**Text:**

IN THE COURT OF APPEALS OF TENNESSEE
AT NASHVILLE
Assigned on Briefs October 9, 2009
STATE OF TENNESSEE DEPARTMENT OF CHILDREN’S SERVICES
v. V.L.S.C. AND M.M.S.
Appeal from the Juvenile Court for Rutherford County
No. TC 895 Donna Scott Davenport, Judge
No. M2009-00890-COA-R3-PT - Filed November 13, 2009
Father challenges the trial court’s termination of his parental rights on the grounds of abandonment
by failing to visit and by engaging in conduct exhibiting a wanton disregard for the child’s welfare.
Finding that the trial court’s decision is supported by clear and convincing evidence, the judgment
terminating Father’s parental rights is affirmed.
Tenn. R. App. P. 3 Appeal as of Right; Judgment of the Juvenile Court Affirmed
RICHARD H. DINKINS, J., delivered the opinion of the court, in which FRANK G. CLEMENT , J., joined.
PATRICIA J. COTTRELL, P. J., M. S., not participating.
Andrew L. Messick, Murfreesboro, Tennessee, for the appellant M.M.S.
Robert E. Cooper, Jr., Attorney General and Reporter, Michael E. Moore, Solicitor General, and
Joshua Davis Baker, Assistant Attorney General, for the appellee, State of Tennessee Department
of Children’s Services.
OPINION
I. Procedural and Factual History
The Tennessee Department of Children’s Services (“DCS”) instituted this proceeding to
terminate the parental rights of M.M.S. (“Father”) and V.S.C. (“ Mother”)1 to E.M.S. on February
29, 2008.2 E.M.S. had been in the custody of DCS since August 16, 2006, when an emergency
protective custody order was issued by the Rutherford County Juvenile Court placing him in
1
To protect the identity of the child, the parents’ initials will be used in this opinion.
2
Because M.M.S. was not married to E.M.S.’s mother at the time of the birth, the Petition to Terminate also
named “Any Unknown Father of [E.M.S.]” as an additional Respondent.

**Supplied entries:**
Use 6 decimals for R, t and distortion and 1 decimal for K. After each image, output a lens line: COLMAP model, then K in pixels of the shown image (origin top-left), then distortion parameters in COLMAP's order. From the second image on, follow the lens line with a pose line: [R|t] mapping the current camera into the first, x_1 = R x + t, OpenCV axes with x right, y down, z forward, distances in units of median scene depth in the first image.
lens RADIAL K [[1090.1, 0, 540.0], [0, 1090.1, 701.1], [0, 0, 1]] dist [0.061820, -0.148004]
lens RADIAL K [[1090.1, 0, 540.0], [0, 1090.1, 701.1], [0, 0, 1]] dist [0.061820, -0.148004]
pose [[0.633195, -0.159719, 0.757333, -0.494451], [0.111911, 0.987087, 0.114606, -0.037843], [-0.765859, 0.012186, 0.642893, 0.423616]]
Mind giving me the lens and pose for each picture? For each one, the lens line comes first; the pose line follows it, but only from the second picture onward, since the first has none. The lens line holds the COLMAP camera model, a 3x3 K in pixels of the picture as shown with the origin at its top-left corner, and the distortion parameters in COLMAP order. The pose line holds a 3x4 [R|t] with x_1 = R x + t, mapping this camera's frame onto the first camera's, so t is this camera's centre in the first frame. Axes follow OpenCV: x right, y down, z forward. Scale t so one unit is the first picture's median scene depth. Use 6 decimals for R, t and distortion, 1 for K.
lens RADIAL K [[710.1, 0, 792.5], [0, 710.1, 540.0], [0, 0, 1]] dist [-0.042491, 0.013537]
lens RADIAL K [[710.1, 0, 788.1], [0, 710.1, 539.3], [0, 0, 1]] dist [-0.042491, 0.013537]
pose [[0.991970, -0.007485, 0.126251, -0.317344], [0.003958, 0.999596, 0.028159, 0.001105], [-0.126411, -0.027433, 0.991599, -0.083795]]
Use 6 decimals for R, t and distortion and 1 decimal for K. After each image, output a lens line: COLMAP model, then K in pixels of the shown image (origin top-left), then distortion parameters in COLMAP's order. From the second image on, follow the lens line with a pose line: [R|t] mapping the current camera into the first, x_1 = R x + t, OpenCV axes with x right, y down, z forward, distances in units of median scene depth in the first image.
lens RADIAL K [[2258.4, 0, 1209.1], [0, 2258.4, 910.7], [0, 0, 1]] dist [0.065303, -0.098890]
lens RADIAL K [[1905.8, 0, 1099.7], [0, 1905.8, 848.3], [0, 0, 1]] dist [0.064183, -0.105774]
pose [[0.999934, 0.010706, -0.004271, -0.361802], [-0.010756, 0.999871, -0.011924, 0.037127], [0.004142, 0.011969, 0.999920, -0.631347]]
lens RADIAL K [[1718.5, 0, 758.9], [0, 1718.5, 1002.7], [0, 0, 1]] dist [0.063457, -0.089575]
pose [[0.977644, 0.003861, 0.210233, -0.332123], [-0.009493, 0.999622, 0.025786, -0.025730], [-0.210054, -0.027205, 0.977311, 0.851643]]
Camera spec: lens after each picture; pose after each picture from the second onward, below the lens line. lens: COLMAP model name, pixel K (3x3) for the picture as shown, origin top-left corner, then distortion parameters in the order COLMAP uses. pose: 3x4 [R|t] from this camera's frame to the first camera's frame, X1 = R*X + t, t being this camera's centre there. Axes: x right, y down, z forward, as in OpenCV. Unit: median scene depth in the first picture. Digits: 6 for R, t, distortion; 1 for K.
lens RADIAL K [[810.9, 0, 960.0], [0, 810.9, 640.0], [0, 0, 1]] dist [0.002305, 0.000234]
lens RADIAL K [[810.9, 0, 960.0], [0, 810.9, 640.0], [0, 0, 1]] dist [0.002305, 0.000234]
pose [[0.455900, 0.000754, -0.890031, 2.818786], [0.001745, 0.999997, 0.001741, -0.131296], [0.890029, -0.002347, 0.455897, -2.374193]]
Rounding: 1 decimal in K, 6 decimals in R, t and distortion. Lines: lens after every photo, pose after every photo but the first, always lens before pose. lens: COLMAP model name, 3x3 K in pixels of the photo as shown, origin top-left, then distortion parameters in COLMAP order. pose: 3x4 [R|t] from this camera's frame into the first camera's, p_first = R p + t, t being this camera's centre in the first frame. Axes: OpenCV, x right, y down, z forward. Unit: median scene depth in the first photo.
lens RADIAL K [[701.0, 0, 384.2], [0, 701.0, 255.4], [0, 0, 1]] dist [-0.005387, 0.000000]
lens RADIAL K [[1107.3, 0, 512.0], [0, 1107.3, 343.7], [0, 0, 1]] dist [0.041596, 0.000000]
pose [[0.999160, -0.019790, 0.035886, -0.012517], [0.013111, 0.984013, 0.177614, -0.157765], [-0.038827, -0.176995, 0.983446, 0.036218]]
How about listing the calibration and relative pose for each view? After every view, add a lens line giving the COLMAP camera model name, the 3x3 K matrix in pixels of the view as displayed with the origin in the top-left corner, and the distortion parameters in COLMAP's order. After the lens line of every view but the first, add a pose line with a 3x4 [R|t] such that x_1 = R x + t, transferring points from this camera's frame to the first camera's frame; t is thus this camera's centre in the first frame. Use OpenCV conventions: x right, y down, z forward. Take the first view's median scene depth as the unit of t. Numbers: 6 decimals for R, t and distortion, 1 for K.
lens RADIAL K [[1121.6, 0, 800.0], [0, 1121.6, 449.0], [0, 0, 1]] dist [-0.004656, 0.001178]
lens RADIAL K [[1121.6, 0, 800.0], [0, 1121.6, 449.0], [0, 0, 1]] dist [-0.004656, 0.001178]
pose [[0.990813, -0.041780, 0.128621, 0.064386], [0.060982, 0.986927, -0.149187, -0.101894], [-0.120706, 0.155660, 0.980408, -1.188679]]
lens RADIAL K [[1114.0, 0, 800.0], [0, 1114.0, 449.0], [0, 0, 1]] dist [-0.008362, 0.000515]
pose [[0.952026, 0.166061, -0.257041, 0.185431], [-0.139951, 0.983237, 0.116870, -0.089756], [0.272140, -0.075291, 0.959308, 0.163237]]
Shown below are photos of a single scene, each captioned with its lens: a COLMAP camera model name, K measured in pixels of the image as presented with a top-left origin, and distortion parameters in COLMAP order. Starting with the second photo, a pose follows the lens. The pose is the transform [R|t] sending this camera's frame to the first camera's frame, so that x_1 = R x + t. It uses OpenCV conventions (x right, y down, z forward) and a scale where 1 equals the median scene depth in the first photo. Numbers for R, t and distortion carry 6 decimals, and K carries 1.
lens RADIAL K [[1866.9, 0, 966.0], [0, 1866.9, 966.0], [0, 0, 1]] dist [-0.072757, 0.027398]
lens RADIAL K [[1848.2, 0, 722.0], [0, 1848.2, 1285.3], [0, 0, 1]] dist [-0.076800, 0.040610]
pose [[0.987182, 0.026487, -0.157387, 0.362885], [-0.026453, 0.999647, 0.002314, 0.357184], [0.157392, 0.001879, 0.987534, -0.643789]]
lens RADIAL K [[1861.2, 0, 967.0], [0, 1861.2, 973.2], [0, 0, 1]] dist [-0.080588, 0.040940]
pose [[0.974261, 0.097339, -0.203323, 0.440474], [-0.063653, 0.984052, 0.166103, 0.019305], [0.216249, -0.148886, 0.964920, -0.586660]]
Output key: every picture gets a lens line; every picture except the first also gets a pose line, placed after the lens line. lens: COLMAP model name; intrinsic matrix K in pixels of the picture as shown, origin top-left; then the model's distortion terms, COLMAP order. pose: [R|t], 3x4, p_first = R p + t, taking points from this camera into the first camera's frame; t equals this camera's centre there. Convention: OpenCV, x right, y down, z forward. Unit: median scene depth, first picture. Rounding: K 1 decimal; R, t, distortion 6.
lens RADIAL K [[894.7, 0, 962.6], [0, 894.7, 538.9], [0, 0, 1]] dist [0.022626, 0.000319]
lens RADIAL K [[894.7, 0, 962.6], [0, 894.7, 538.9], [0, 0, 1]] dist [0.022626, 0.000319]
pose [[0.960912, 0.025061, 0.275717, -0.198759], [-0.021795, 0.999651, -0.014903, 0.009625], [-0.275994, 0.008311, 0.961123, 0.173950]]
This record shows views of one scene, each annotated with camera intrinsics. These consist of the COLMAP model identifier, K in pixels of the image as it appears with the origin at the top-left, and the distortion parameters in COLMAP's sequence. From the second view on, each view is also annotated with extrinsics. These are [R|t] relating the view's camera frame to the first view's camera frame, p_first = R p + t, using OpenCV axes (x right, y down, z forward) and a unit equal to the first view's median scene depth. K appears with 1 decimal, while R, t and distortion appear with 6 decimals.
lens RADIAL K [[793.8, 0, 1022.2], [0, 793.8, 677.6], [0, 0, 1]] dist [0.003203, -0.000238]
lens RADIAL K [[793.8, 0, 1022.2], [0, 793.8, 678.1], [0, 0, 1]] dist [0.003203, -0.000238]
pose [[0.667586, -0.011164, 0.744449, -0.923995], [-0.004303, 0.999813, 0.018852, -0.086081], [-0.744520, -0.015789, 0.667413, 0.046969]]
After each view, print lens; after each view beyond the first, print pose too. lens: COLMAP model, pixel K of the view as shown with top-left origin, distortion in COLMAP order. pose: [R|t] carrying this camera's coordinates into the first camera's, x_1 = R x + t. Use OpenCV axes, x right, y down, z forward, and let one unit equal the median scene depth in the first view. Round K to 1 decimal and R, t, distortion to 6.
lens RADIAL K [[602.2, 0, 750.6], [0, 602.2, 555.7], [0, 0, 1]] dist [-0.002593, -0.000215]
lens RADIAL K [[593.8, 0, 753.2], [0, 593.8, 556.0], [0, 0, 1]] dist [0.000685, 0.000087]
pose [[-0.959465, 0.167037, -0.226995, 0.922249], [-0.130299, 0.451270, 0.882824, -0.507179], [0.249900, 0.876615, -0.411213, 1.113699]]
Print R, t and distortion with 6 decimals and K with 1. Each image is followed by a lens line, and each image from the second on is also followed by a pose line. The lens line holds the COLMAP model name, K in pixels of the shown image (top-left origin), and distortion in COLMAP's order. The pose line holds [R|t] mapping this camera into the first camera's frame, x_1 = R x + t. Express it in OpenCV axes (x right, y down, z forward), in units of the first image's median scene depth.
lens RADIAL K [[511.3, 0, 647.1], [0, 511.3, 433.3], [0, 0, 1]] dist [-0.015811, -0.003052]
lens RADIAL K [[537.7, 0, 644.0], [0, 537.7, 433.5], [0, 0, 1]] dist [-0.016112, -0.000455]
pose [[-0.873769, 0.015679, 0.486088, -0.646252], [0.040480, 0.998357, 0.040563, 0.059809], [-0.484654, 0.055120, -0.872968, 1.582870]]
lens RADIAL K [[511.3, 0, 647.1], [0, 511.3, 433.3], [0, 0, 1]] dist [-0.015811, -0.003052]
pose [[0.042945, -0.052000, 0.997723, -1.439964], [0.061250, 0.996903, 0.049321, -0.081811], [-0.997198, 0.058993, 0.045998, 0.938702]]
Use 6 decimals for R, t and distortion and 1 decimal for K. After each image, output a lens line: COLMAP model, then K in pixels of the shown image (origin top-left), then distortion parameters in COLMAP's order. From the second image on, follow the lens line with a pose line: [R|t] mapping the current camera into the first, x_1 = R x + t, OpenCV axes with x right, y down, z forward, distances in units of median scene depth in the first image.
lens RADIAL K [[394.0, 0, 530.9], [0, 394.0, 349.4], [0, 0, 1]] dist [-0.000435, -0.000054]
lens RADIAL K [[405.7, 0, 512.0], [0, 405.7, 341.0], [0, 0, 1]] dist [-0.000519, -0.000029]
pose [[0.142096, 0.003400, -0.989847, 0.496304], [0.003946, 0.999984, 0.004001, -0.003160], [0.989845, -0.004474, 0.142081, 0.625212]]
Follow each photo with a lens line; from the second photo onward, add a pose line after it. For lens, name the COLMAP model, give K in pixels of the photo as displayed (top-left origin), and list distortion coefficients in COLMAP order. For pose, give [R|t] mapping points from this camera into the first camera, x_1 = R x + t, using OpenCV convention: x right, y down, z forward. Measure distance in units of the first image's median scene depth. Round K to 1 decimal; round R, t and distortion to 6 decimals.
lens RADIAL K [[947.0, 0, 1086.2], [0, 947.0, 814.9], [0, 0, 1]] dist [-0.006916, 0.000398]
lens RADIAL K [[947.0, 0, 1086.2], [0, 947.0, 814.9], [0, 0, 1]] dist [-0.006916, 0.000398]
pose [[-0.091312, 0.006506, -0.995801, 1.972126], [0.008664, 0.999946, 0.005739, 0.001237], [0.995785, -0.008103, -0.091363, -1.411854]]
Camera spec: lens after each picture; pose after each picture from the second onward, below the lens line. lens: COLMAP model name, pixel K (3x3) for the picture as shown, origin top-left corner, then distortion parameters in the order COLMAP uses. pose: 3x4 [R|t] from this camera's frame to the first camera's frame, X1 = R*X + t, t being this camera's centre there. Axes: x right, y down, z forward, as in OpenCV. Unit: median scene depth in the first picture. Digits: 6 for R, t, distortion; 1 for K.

**Exercises:**
A. Rewrite the paragraph of the court opinion that begins "Father challenges the trial court's termination" as a short list that keeps its main facts.
B. Answer these questions from the court opinion, one answer per line, marked the same way.
(i) Which county's juvenile court did the appeal come from?
(ii) Who represented the appellant M.M.S.?
(iii) Since what date had E.M.S. been in the custody of DCS?
C. Write the next part of the court opinion, picking up after its last sentence.
The lines have nothing to do with the court opinion.

**Responses per task:**
A.
- Father appealed the trial court's termination of his parental rights.
- The grounds were abandonment by failing to visit and conduct showing a wanton disregard for the child's welfare.
- The appeals court found the decision supported by clear and convincing evidence.
- The judgment terminating Father's parental rights was affirmed.

B.
(i) Rutherford County
(ii) Andrew L. Messick, of Murfreesboro, Tennessee
(iii) August 16, 2006

C.
temporary DCS custody due to the arrest of both parents on drug trafficing charges.3 The original
petition asserted that termination was warranted pursuant to Tenn. Code Ann. § 36-1-113(g)(3) -
persistence of conditions; the ground of abandonment by an incarcerated person (Tenn. Code Ann.
§§ 36-1-113(g)(3) and 36-1-102(1)(a)(iv), -102(1)(C) and -102(1)(E)) was added by amendment to
the petition.
At the time DCS filed the petition for temporary custody of E.M.S., Father was unable to be
located and was being sought by the United States Marshal’s service. He was captured on March
27, 2007 in California and was incarcerated at the time the petition to terminate his parental rights
was filed. He subsequently pled guilty to conspiracy to distribute and possession with intent to
distribute one kilogram or more of heroin. Father did not visit or call E.M.S. prior to his being
arrested.
Because of logistical difficulties it was necessary for the trial court to hold separate hearings
for Mother and Father and the hearing for Father was held in Rutherford County on March 4 and 5,
2009. Following the hearing, the court entered its order finding that Father had abandoned E.M.S.
by failing to visit E.M.S. during the four months preceding his incarceration and by engaging in
conduct prior to his incarceration that exhibited a wanton disregard for the welfare of E.M.S. The
court further found that termination of the parental rights of Father was in the best interest of E.M.S.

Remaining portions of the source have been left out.